Scot Huntington on August 23rd, 2025:
Early in 2025 the church was closed and the congregation consolidated with another parish. The fate of the building and its contents is now in the hands of the diocese.

Scot Huntington on March 30th, 2024:
In 2024, this parish no longer has a resident priest, is no longer independently active, nor is the building open at any time other than for 8:00 am Mass on Sunday morning. Blessed Sacrament is now affiliated with the St. Jude/St. Brendan parish of Alfred and Almond, with the priest in charge and rectory located in Almond. It has been 30 years since I have been able to gain entrance to the building, so cannot confirm whether the Garret House artifact is in fact still extant.

Database Manager on January 6th, 2013:
Updated through online information from Scot Huntington. -- The organ was installed in the center of the rear gallery, extending into the bell tower of the brick building built in 1885. In the late 1960s, the still playable organ was ruined when a parishioner sawed off the keydesk with a chainsaw to permit the installation of a spinet electronic against the case front in the very shallow gallery. At the same time, to reduce drafts from the bell tower, the pedal chest and pipes across the rear of the organ had been removed so a wall could be built across the rear of the organ, thereby partially encapsulating it.

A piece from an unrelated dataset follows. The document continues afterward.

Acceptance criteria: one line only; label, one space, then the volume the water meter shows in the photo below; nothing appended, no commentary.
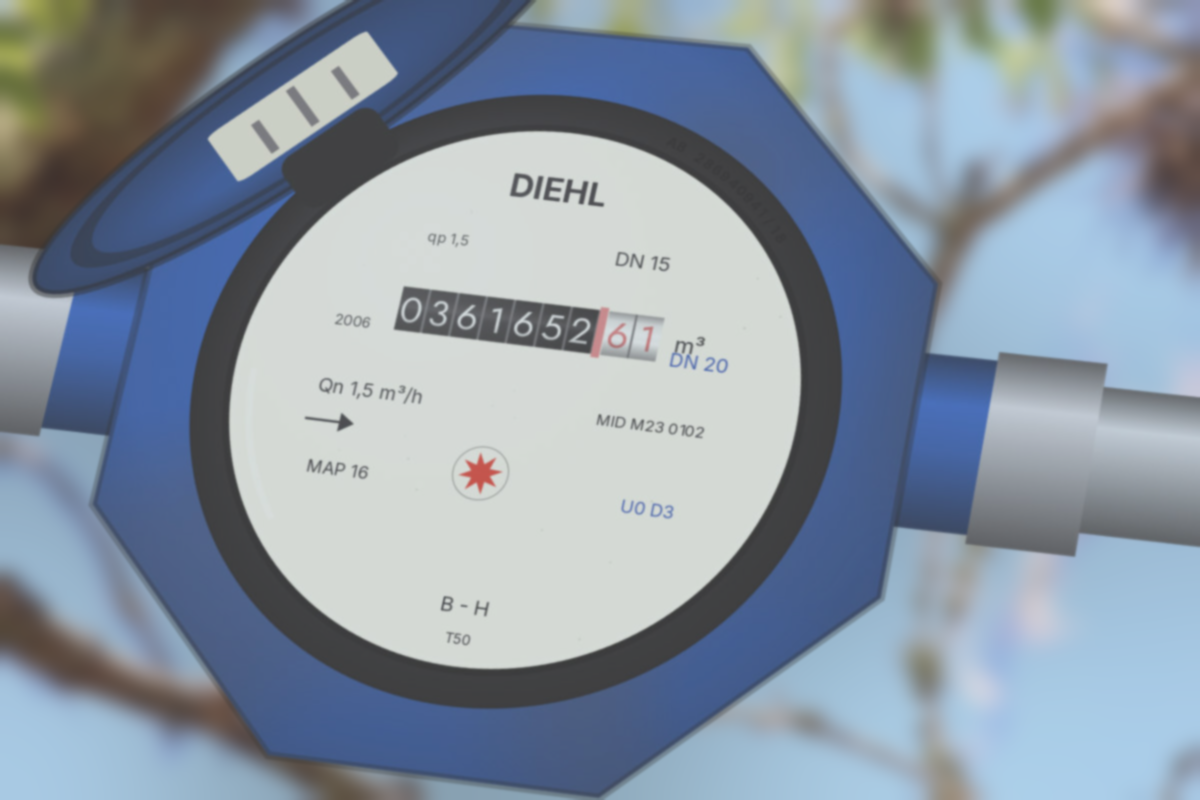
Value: 361652.61 m³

What was still evident when I was last saw the organ was the following: 1. the organ had one manual and pedal, the pipework was enclosed with the exception of the speaking facade basses of the Open Diapason. 2. The rear tuning panel was missing, through which it could be ascertained 4 or 5 ranks still existed in whole or in part. 3. The slider chest had 5 sliders connecting to stop action on the right side, and two on the left. 4. The organ once had a water motor, and the original pump handle was under the double-rise reservoir. 5. Part of the key action beyond the guillotined keyboard was still extant: square-horizontal roller board-square-pulldown-pallet. 6. The simple case was oak. stained dark, and the handsomely decorated pipe-fence facade had no woodwork above the impost. 7. The facade arrangement was 3-13-3, and the two outside flats were open wood basses 1-6 of the Open Diapason 8' (one missing, stored in the tower), and nos. 7-12 were interspersed with dummies in the metal-pipe central flat. 8. The pipes were decorated as follows: pale robin's egg blue feet, bodies having gilded and decorated mouths, red and gold cigar banding with a gold cross stenciled across the five largest center pipes, against a grayish blue-green ground. The walls of the building had long ago begun to splay outwards, and iron stabilizer rods were installed to hold the walls together, one of which was directly in front of the organ. Further investigation is required to determine if any remains of this historic instrument are still extant.

Database Manager on October 30th, 2004:
Status Note: There 1960

Database Manager on October 30th, 2004:
Keydesk gone by c. 1960. Unplayable.